Mais cette fois, elle s’était changée. Pantalon noir, blouse fluide ouverte juste ce qu’il faut. Comme si elle sortait de réunion. Comme si elle n’avait rien prémédité.
Évidemment, Kara était là. Au sous-sol. Dans une salle d’interrogatoire vide, repassant des bandes audio d’entretiens passés. Concentrée. Toujours concentrée.
C’était insupportable. Et fascinant.

— Vous écoutez vos propres interviews ? demanda Lena, adossée à la porte, bras croisés.

— Mmh. Je regarde ce que j’ai raté. Les silences. Les hésitations. Les regards.
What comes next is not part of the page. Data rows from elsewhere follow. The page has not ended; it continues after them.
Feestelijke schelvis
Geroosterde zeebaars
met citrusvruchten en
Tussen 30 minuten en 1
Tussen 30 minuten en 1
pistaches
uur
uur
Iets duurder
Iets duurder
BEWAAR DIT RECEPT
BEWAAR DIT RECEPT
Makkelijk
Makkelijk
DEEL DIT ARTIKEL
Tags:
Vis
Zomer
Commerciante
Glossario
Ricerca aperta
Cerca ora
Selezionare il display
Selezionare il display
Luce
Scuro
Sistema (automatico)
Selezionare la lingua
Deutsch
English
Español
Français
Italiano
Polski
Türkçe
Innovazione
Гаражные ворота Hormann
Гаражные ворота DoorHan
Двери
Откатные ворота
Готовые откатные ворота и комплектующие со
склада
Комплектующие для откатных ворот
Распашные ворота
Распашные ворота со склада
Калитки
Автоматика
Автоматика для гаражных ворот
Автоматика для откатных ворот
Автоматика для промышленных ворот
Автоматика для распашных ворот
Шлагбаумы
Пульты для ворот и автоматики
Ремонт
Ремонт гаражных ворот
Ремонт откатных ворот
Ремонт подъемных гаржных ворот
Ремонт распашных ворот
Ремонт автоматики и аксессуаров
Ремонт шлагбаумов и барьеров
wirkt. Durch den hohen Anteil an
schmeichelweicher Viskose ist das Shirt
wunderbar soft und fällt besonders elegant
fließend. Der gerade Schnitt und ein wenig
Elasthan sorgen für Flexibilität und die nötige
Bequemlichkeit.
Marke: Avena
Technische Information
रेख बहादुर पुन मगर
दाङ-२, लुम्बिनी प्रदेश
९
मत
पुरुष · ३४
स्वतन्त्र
— Vous vous analysez aussi ?

Kara ne répondit pas. Elle coupa le magnétophone, sans un mot, et leva lentement les yeux vers Lena. Un battement de cœur plus lent. Plus lourd.

— Vous êtes venue pour parler de moi, Lena ? Ou juste pour être vue ?

Lena avança. Deux pas. Puis trois.

— Peut-être que je suis venue pour comprendre. Pourquoi vous me résistez. Pourquoi vous vous défilez dès que je tends la main.

— Je ne me défile pas. Je choisis quand. Et où.

Elle s’était levée. S’était approchée. Leurs souffles se touchaient presque.

— Vous jouez avec moi, murmura Lena.

— Non. Je joue contre vous.

Le silence, cette fois, était presque physique. Kara leva la main, très lentement, et toucha le col de la blouse de Lena. Juste du bout des doigts. Elle remonta le tissu, le réajusta, puis posa ses yeux dans les siens.

— Vous portez ça pour me faire perdre le contrôle ? Ou pour le garder.

— Je ne perds jamais le contrôle.

Kara sourit. Ce sourire-là. Tranchant et doux.

— Alors prouvez-le.

Elle s’approcha davantage. Lentement. Jusqu’à ce que leurs fronts se frôlent. Et là, Lena pensa que c’était le moment. Que Kara allait céder. Qu’elle allait enfin…

Mais non.

Kara recula. Un pas. Puis deux. Elle reprit son carnet, son stylo. Et s’assit de nouveau.

— Pas ce soir, dit-elle simplement, sans la regarder.

Lena resta figée. Silencieuse. Foudroyée. Elle n’avait rien vu venir.

— Pourquoi ? souffla-t-elle.

— Parce que vous êtes magnifique, brillante… et que vous commencez à me plaire.

— Et ?

— Et je ne couche pas avec les gens que je veux faire tomber.

Un frisson. Un feu glacé, traversant Lena.

— Vous allez me faire tomber ?

Kara leva les yeux. Lentement. Lents, profonds, insoutenables.

— Non, Lena. Je vais vous faire vous rendre.

Et Lena comprit. Ce soir-là, pour la première fois, ce n’était plus un jeu.

Lena n’était pas rentrée chez elle tout de suite. Elle avait erré. Pris sa voiture, roulé sans but, traversé les rues sombres de National City sans voir les feux, sans entendre la radio. Son reflet dans la vitre du conducteur lui renvoyait une image qu’elle ne reconnaissait plus tout à fait.

Elle coupa le moteur devant chez elle. Resta immobile, front appuyé au volant. Le souffle court.
Kara Danvers.
Petite condescendance dans les yeux, feinte ou naturelle, Lena ne savait plus. Cette façon de la désarmer sans hausser la voix. De lui résister sans arrogance. Elle qui avait toujours eu le contrôle, de tout, des autres, d’elle-même, se retrouvait à tendre des perches invisibles, espérant qu’un mot, qu’un geste l’accroche.